See the Ninth Circuit Decision Below
Editors Note: See the very informative comment from Jamie Conrad below.
– Generally speaking, this case works exactly like the Prime Time case:
1) The court of appeals was presented with an appeal of a district court decision in which the lower court said that the IQA did not impose any legal duties upon the relevant agency, and so the lower court dismissed the case. In other words, the lower court in both Prime Time and ASA cases said that the statutory language “seek and obtain correction” really just meant “seek,” and so the agency could do what it wanted and the requester was out of luck.
2) The court could have said, as the Fourth Circuit did in the Salt Institute (I’m paraphrasing): “there is no cause of action directly under the IQA, or indirectly via the APA, so we uphold the lower court’s decision.”
3) But it DIDN’T — it granted jurisdiction, it heard the case, and it issued a decision. So, implicitly, both the DC and Fourth Circuits have acknowledged that there IS review of IQA appeals via the APA.
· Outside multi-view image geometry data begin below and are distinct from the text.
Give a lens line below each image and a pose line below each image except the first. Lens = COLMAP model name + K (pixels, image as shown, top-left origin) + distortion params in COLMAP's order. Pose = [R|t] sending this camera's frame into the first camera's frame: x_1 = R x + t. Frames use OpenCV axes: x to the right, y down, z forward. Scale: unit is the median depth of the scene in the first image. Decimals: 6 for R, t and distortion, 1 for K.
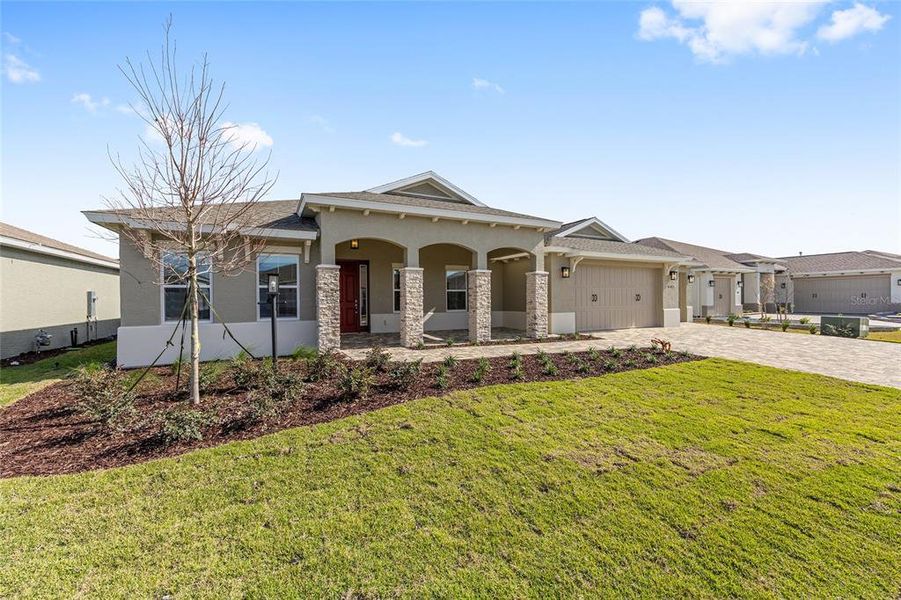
lens RADIAL K [[360.9, 0, 450.5], [0, 360.9, 301.4], [0, 0, 1]] dist [0.001196, 0.000390]
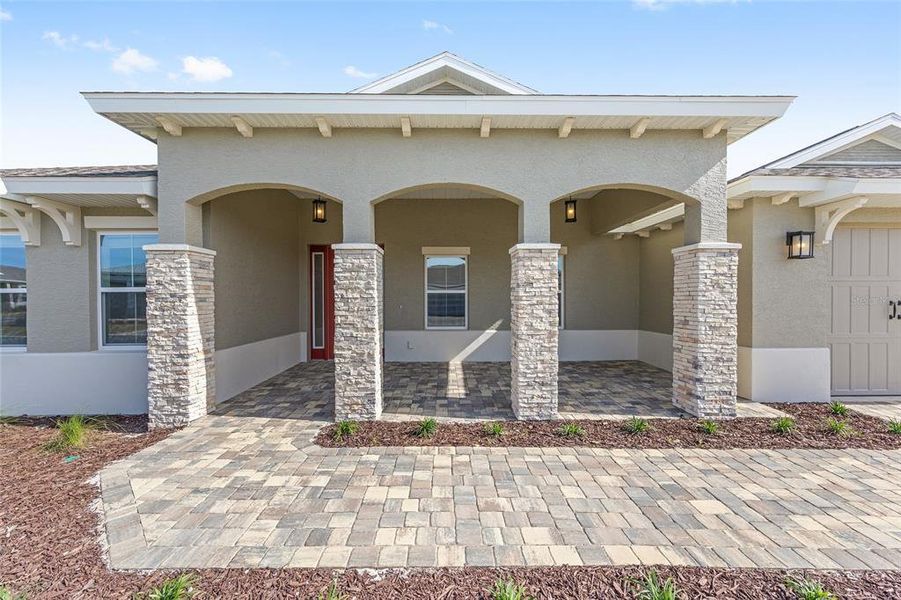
lens RADIAL K [[360.9, 0, 447.9], [0, 360.9, 302.4], [0, 0, 1]] dist [0.001196, 0.000390]
pose [[0.903169, 0.008766, -0.429196, 0.162404], [-0.005845, 0.999950, 0.008125, -0.022110], [0.429246, -0.004829, 0.903175, 0.545734]]
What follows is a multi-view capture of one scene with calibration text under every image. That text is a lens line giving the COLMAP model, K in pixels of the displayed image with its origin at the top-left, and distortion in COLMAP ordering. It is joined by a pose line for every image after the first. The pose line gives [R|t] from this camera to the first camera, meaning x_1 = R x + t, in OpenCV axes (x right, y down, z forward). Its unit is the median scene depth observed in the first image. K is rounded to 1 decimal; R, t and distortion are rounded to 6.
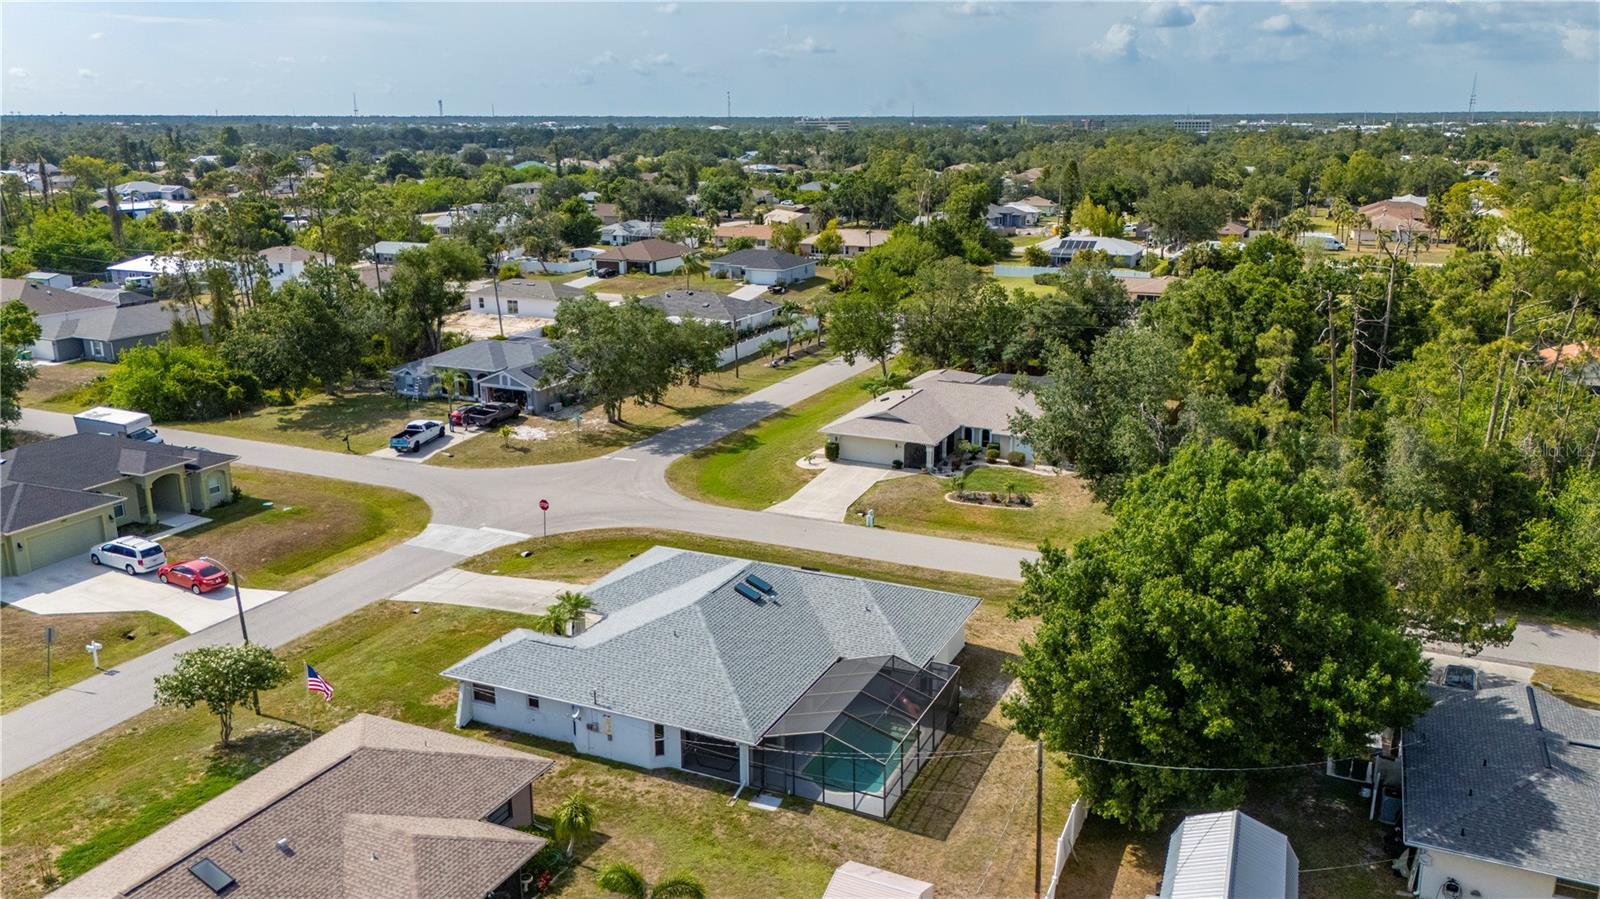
lens RADIAL K [[1215.9, 0, 843.3], [0, 1215.9, 454.5], [0, 0, 1]] dist [0.079660, -0.066334]
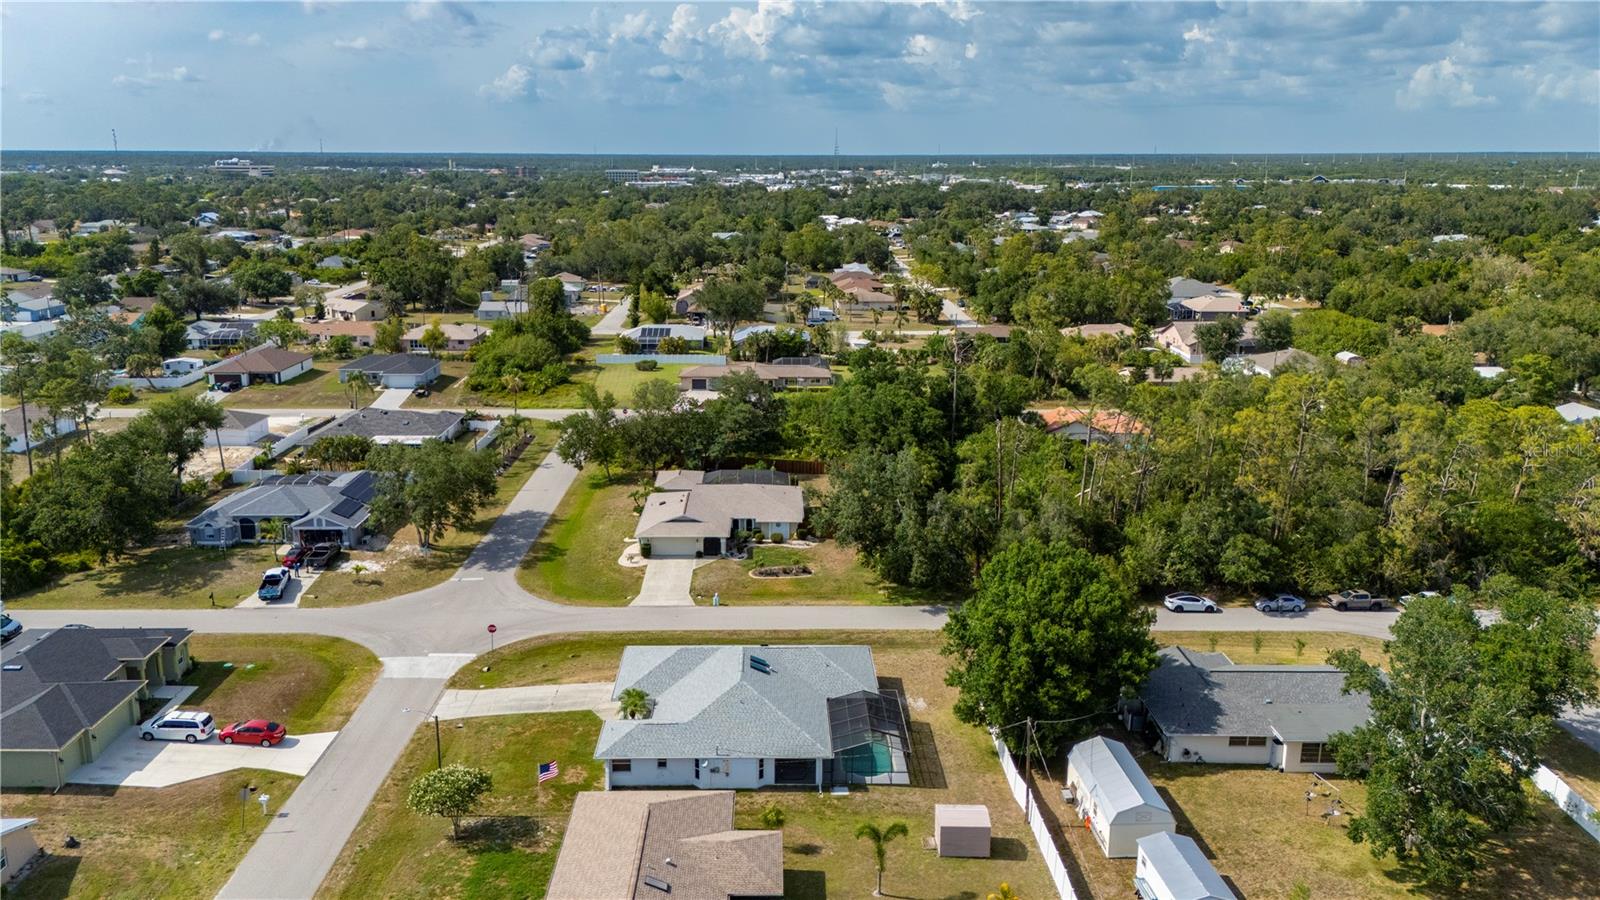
lens RADIAL K [[1176.5, 0, 800.0], [0, 1176.5, 450.0], [0, 0, 1]] dist [0.076536, -0.066084]
pose [[0.909336, -0.098346, 0.404272, -0.410034], [0.107936, 0.994157, -0.000936, -0.103594], [-0.401818, 0.044486, 0.914638, -0.269410]]
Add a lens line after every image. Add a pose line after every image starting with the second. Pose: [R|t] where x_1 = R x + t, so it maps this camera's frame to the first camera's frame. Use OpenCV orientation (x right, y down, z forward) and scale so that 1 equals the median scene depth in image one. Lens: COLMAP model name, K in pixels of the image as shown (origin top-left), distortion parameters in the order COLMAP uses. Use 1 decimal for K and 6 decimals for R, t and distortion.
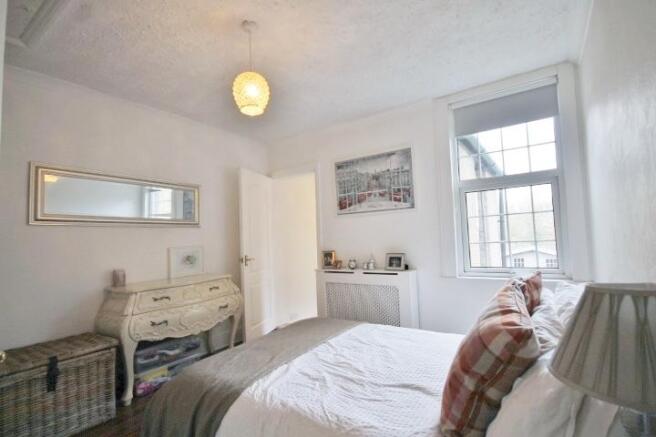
lens RADIAL K [[311.2, 0, 328.0], [0, 311.2, 219.0], [0, 0, 1]] dist [0.000890, 0.000525]
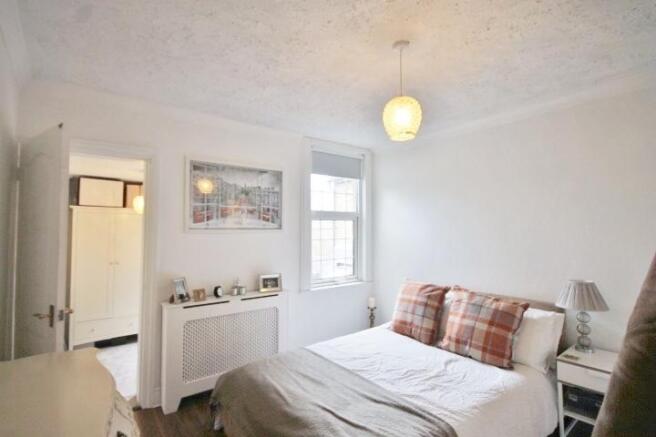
lens RADIAL K [[311.2, 0, 328.0], [0, 311.2, 219.2], [0, 0, 1]] dist [0.000890, 0.000525]
pose [[0.336840, 0.079383, 0.938209, -0.640511], [-0.065709, 0.995992, -0.060681, -0.014966], [-0.939266, -0.041209, 0.340706, 0.475479]]
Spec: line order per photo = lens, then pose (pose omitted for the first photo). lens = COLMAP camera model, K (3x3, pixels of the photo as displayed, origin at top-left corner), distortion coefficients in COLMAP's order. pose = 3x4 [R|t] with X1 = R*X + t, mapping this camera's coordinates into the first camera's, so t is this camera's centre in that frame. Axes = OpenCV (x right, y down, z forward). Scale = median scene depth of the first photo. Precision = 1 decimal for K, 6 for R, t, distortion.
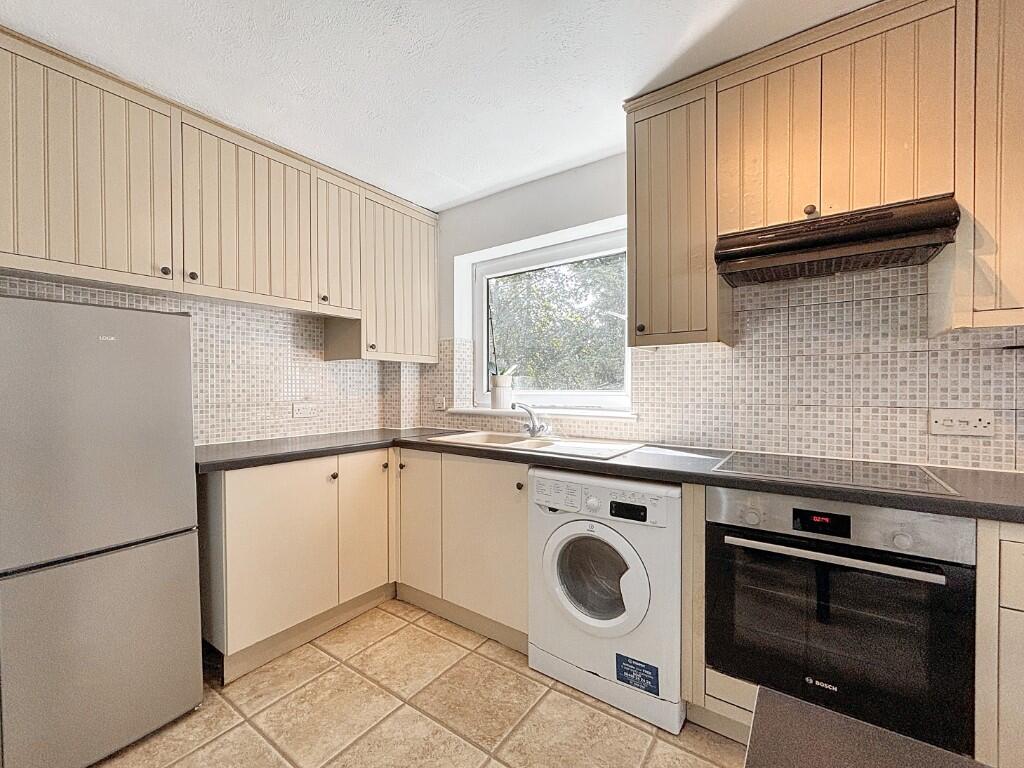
lens RADIAL K [[439.0, 0, 511.0], [0, 439.0, 388.1], [0, 0, 1]] dist [-0.000998, -0.000138]
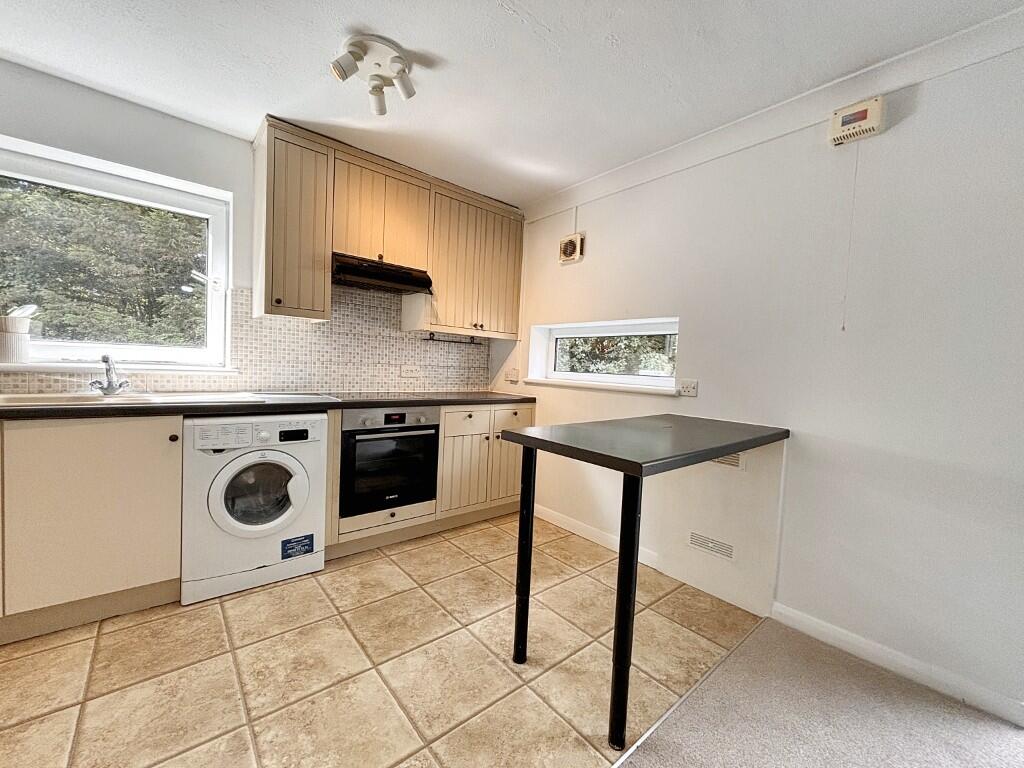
lens RADIAL K [[439.0, 0, 511.0], [0, 439.0, 388.1], [0, 0, 1]] dist [-0.000998, -0.000138]
pose [[0.205748, -0.036765, 0.977914, -0.934167], [-0.037873, 0.998246, 0.045498, 0.039847], [-0.977872, -0.046398, 0.203995, 0.045405]]
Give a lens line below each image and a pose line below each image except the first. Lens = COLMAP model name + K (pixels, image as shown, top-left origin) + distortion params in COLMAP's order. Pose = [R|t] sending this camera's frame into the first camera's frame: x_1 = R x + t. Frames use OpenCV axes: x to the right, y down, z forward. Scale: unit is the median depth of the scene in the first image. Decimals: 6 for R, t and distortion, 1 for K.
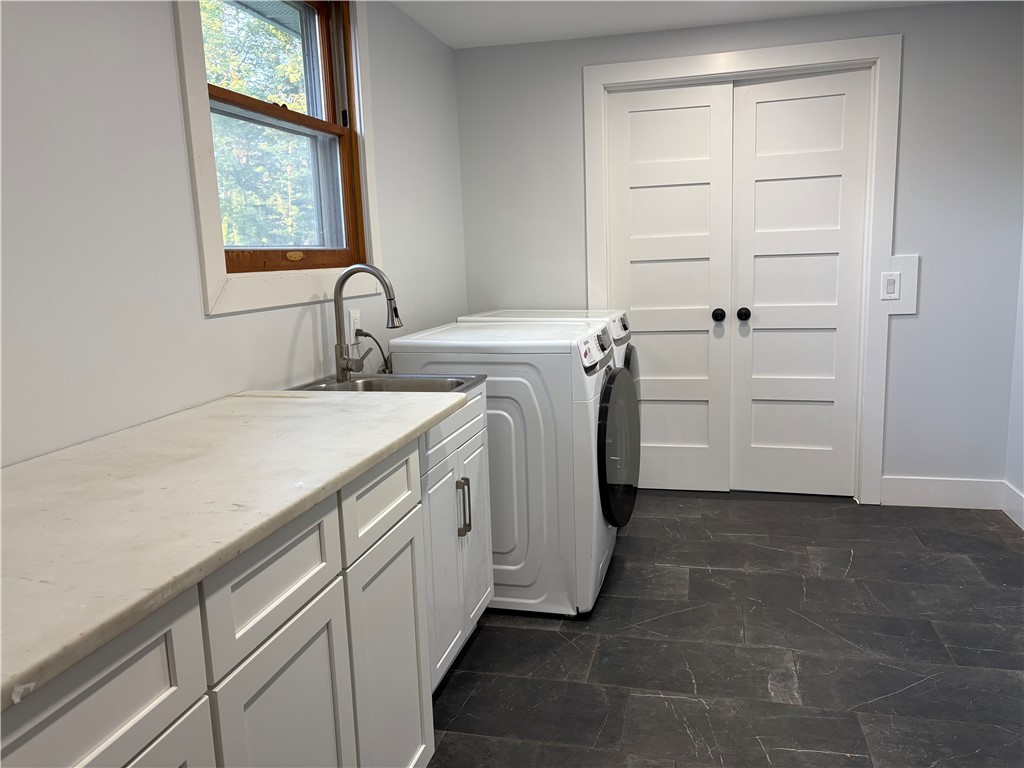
lens RADIAL K [[773.9, 0, 520.2], [0, 773.9, 382.1], [0, 0, 1]] dist [0.051216, -0.055720]
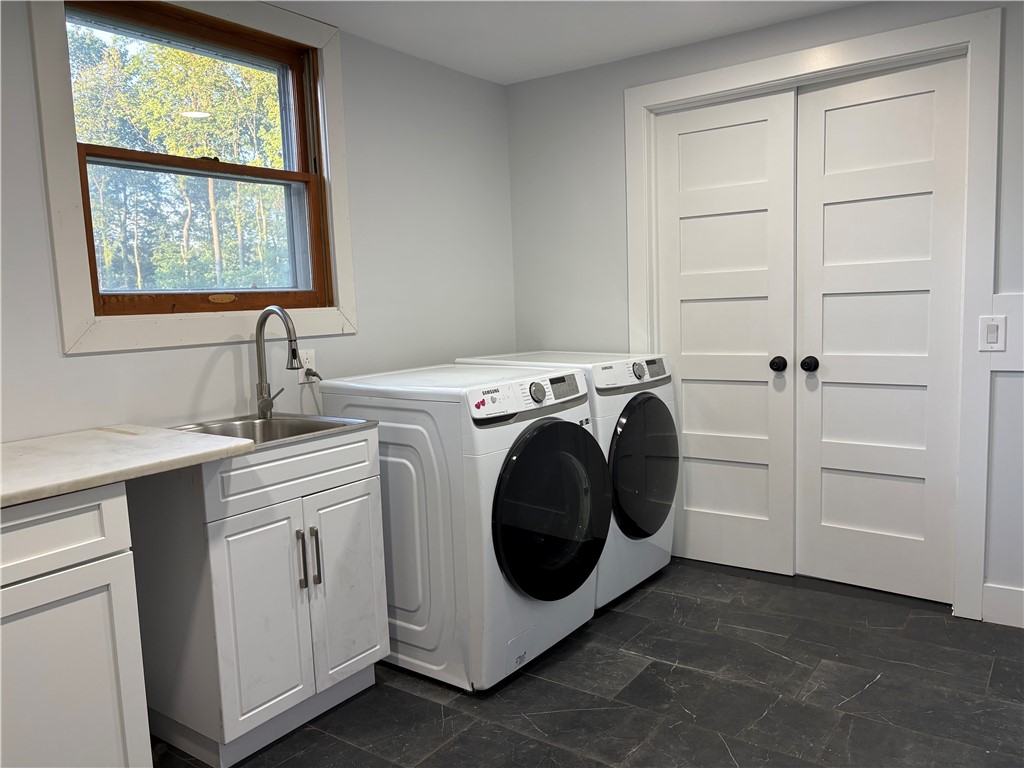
lens RADIAL K [[773.9, 0, 514.4], [0, 773.9, 387.7], [0, 0, 1]] dist [0.051216, -0.055720]
pose [[0.924378, 0.042517, -0.379100, 0.416907], [-0.055794, 0.998151, -0.024100, -0.032522], [0.377375, 0.043429, 0.925042, 0.150833]]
4) But both courts then found a way under the OMB/agency guidelines to let the agency nonetheless win. In Prime Time, the DC Circuit said the underlying proceeding fell into the IQA guideline exemption for adjudications. Here, the court said HHS was authorized by the IQA guidelines to use other existing mechanisms to address IQA correction requests. (The paradigm example of that exemption is rulemaking; if you file an IQA correction request in a rulemaking, the agency can treat it as a comment on the proposed rule.) So it’s really not an issue of any other law or process trumping the IQA.
– The DC Circuit decision had lots of great language about Chevron deference to the OMB guidelines and the guidelines being legally binding. There isn’t any comparable language in this decision, but it also doesn’t say anything bad about them. This is significant, because the district court had lots of disparaging language about how they were guidelines, not rules, but the 4th Circuit chose not to adopt it.
– The decision is not precedent in the 9th Circuit, except as it affects the parties. But as the Federal Rules of Appellate Procedure were amended in 2007, “unpublished” decisions like this can be cited in any federal court, and courts outside the Ninth Circuit, though not bound by them, are free to consider them for whatever persuasive power they have.
So this is a win
Editors Note: Mr. Conrad is a principal in Conrad Law and Policy Counsel and has served as Vice-Chair, ABA Section of Administrative Law & Regulatory Practice.
CRE has benefited from the comments of a number of experts in administrative law who have reviewed the ASA v. HHS decision of the Ninth Circuit. Based upon these reviews CRE concludes:
l. That the Ninth Circuit Decision parallels the recent Prime Time decision in that the Ninth Circuit has invoked the DQA in reaching a judicial decision.
2. The judicial precedents established by both decisions support an inference that
the DQA is judicially reviewable.
3 The fact that two divergent Circuit Courts have arrived at nearly identical
conclusions, albeit for different reasons, suggests that if the DC Circuit were to opine directly on whether the DQA is reviewable, it would do so in the positive.